MATERIAL FOR THIS EXERCISE ▸
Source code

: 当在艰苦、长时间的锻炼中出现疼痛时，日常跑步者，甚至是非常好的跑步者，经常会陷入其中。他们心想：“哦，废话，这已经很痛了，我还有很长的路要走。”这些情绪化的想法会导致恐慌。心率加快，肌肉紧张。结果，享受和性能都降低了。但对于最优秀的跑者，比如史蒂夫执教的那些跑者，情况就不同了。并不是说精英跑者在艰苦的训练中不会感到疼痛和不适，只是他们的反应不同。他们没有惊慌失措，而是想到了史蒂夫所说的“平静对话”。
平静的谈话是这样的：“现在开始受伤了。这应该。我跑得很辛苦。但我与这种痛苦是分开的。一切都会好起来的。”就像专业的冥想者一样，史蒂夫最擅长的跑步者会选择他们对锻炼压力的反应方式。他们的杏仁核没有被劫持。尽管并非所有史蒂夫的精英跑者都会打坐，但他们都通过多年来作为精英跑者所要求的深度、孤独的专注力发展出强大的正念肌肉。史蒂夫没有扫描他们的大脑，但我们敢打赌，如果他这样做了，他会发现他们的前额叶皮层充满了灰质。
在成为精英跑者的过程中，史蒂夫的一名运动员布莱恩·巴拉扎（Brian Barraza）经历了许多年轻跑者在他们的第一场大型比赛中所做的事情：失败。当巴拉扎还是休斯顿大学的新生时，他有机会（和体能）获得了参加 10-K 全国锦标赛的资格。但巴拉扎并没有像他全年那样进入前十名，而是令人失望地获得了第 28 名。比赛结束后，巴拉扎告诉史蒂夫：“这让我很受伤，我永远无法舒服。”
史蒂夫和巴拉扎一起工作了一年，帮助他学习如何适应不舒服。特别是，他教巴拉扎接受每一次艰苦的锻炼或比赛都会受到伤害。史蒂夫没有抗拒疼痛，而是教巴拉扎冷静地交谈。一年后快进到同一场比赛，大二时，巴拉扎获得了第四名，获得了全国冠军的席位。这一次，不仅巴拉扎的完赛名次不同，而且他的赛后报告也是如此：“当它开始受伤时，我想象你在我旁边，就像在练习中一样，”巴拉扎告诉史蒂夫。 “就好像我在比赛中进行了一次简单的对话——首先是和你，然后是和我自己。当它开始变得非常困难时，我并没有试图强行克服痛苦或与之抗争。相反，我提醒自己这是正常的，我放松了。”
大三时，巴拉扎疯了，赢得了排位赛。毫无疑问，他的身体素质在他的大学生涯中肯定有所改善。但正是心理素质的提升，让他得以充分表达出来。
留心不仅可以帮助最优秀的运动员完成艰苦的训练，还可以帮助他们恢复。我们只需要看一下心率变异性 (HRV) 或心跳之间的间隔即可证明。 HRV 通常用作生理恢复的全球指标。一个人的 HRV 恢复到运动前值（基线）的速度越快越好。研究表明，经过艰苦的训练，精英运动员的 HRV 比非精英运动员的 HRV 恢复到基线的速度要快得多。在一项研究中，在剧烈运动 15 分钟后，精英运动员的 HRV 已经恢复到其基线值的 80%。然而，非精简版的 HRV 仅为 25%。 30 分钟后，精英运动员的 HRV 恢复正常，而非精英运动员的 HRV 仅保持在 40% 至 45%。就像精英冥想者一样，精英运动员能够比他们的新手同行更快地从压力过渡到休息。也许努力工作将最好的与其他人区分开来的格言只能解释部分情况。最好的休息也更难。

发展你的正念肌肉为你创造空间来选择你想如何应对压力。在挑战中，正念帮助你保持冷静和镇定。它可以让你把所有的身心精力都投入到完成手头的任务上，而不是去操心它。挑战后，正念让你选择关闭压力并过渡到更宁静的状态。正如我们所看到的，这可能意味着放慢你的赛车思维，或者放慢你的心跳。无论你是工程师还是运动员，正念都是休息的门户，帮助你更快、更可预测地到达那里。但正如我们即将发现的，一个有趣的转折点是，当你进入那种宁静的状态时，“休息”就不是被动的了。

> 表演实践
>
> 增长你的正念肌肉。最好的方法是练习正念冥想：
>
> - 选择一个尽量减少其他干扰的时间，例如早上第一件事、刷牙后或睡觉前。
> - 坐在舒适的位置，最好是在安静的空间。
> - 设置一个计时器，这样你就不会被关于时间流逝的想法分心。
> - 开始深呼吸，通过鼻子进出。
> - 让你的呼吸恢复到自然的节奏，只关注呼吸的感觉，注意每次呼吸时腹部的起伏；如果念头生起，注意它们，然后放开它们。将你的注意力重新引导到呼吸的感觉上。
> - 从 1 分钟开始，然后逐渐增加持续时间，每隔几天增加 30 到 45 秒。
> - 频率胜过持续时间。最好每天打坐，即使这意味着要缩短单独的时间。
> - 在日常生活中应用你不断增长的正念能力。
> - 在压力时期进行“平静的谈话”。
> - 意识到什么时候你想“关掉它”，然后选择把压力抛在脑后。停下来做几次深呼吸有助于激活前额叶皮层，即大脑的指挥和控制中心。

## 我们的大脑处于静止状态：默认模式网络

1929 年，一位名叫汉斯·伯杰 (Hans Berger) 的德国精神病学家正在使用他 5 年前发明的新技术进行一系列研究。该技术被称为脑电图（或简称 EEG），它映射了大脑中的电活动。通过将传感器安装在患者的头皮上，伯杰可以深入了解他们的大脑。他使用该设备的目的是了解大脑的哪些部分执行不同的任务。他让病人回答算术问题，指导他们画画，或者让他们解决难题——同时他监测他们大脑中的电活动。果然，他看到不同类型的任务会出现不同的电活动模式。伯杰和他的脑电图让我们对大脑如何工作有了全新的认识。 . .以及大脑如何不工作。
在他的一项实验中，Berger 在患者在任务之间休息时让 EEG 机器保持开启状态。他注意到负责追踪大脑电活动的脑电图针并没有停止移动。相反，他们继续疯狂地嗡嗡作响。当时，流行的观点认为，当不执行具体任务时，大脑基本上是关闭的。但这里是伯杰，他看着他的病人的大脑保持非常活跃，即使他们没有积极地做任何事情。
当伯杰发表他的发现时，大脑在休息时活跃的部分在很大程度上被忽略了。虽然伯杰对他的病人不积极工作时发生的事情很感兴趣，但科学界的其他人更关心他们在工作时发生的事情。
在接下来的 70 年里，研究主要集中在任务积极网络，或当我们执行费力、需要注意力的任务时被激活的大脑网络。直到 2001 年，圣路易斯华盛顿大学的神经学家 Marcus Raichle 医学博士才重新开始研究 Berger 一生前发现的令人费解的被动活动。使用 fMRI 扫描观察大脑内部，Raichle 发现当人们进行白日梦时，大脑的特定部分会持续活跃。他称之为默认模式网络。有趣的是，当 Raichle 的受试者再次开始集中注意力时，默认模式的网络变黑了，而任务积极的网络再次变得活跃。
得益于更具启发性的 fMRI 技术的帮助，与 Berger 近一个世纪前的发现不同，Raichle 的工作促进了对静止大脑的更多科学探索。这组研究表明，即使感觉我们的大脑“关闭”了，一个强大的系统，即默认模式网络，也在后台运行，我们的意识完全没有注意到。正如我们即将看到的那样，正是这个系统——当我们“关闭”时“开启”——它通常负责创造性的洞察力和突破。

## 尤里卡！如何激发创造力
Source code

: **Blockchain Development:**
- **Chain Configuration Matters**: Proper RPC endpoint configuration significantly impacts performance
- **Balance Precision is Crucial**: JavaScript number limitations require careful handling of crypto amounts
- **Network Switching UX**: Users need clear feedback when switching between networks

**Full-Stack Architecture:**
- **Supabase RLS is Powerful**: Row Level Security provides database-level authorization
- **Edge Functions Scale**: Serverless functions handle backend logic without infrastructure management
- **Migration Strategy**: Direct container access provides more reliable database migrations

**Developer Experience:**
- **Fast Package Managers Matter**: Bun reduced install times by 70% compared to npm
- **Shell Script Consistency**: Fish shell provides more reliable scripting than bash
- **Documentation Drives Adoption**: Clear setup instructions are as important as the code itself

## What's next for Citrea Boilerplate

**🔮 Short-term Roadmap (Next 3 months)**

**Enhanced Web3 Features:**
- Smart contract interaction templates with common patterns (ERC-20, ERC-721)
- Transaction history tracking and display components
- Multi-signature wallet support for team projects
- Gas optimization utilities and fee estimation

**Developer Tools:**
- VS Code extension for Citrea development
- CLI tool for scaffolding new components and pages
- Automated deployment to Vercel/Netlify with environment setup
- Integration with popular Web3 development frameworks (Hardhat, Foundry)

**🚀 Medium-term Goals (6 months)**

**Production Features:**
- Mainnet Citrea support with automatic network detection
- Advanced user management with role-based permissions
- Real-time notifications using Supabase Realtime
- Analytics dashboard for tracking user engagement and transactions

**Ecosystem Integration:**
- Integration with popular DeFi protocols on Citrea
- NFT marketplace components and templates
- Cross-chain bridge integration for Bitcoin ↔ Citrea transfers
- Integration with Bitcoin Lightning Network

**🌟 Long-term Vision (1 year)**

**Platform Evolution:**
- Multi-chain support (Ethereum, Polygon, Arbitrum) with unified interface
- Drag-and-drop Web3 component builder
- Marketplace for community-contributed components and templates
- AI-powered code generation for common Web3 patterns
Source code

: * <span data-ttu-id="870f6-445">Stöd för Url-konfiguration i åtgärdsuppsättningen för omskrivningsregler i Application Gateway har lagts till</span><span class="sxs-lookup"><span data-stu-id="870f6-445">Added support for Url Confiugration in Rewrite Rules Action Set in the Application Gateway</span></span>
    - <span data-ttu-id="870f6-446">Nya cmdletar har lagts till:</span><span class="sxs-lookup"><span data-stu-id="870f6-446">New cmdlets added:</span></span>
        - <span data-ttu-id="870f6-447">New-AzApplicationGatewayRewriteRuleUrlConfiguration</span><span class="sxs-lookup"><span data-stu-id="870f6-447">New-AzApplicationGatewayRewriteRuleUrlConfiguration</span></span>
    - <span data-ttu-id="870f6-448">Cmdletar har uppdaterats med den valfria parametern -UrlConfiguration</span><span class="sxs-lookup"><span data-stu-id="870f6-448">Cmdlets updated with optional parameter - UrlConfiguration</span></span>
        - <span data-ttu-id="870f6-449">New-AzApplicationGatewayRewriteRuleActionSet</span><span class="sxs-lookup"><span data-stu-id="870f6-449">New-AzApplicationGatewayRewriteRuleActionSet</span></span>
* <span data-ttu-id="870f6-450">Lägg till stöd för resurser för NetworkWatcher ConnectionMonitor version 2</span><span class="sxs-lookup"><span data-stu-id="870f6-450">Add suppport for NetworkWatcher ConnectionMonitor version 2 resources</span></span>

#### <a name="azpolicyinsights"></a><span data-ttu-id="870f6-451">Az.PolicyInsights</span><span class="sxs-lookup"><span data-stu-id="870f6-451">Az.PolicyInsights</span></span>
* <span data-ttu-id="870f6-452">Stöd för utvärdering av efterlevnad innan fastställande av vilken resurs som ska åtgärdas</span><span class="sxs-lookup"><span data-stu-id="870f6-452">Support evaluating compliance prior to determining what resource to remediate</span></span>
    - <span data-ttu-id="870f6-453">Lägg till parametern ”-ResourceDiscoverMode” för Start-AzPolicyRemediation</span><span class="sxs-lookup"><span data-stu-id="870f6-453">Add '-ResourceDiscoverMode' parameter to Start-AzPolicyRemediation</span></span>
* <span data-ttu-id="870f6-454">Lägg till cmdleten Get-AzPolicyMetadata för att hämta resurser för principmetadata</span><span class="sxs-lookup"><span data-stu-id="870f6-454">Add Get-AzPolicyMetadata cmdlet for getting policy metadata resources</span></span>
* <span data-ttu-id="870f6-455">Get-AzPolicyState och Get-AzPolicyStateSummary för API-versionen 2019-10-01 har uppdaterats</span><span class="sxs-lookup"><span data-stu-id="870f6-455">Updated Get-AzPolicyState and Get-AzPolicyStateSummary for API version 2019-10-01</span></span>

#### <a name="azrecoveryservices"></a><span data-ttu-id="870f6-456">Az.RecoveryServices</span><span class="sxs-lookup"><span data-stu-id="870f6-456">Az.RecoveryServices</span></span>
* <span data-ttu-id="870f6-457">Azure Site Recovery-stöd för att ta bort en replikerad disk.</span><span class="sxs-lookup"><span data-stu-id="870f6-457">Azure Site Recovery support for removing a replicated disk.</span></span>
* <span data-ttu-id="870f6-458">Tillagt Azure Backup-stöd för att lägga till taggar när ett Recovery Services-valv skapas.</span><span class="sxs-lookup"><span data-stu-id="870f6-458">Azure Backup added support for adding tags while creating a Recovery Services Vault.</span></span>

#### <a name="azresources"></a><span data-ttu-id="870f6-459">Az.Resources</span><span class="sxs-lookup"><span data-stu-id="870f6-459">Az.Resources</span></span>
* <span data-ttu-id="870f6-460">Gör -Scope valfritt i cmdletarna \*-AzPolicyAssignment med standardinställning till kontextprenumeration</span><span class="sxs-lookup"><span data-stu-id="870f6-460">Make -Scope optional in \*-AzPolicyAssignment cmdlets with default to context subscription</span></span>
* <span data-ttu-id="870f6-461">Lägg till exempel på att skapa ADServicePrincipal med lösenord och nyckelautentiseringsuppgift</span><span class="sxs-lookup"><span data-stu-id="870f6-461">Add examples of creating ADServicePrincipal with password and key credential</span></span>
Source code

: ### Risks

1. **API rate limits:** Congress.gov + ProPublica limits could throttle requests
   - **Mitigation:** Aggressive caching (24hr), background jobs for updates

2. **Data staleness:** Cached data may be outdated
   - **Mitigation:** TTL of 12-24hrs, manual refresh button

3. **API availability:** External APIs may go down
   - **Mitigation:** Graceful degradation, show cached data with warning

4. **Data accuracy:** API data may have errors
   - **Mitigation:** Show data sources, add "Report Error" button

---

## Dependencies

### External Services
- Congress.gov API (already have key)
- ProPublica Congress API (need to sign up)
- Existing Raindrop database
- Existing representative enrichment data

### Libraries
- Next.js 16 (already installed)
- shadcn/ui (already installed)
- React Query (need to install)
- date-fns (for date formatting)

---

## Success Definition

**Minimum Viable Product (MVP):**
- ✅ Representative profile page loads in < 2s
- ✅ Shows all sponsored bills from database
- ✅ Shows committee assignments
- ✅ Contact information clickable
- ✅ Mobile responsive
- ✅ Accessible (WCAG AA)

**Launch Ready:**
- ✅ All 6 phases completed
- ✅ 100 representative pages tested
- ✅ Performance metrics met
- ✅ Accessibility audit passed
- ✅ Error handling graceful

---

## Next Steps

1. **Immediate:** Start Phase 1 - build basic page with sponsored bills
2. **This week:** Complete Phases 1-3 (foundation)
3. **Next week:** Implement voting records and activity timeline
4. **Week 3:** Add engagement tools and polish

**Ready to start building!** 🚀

TASK TO CARRY OUT ▸
Replace "Advanced" with "Enhanced" in the part of the material that opens with the line containing "Goals (6 months)**" and closes with the line containing "Vision (1 year)**", and write out those lines again with everything else left unchanged.

WRITTEN ANSWER ▸
**🚀 Medium-term Goals (6 months)**

**Production Features:**
- Mainnet Citrea support with automatic network detection
- Enhanced user management with role-based permissions
- Real-time notifications using Supabase Realtime
- Analytics dashboard for tracking user engagement and transactions

**Ecosystem Integration:**
- Integration with popular DeFi protocols on Citrea
- NFT marketplace components and templates
- Cross-chain bridge integration for Bitcoin ↔ Citrea transfers
- Integration with Bitcoin Lightning Network

**🌟 Long-term Vision (1 year)**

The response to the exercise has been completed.